WORK TO BE COMPLETED :: Output only the lines from the one holding "Agile Testers y" to the end of the data below, please, copied exactly.

RECORDED DATA ::

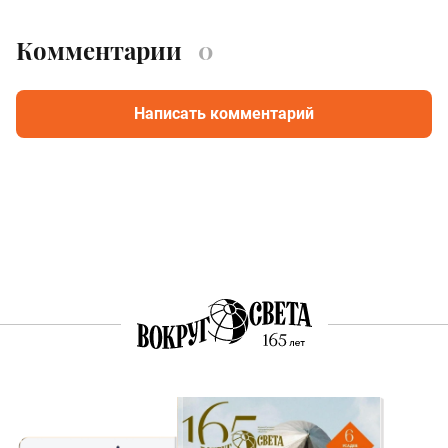
Комментарии
0
Написать комментарий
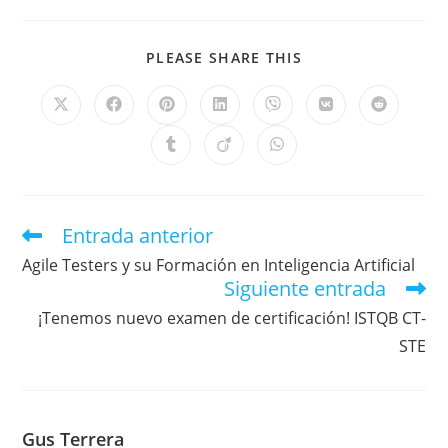
PLEASE SHARE THIS
Entrada anterior
Agile Testers y su Formación en Inteligencia Artificial
Siguiente entrada
¡Tenemos nuevo examen de certificación! ISTQB CT-
STE
Gus Terrera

RESPONSE TO THIS EXERCISE ::
Agile Testers y su Formación en Inteligencia Artificial
Siguiente entrada
¡Tenemos nuevo examen de certificación! ISTQB CT-
STE
Gus Terrera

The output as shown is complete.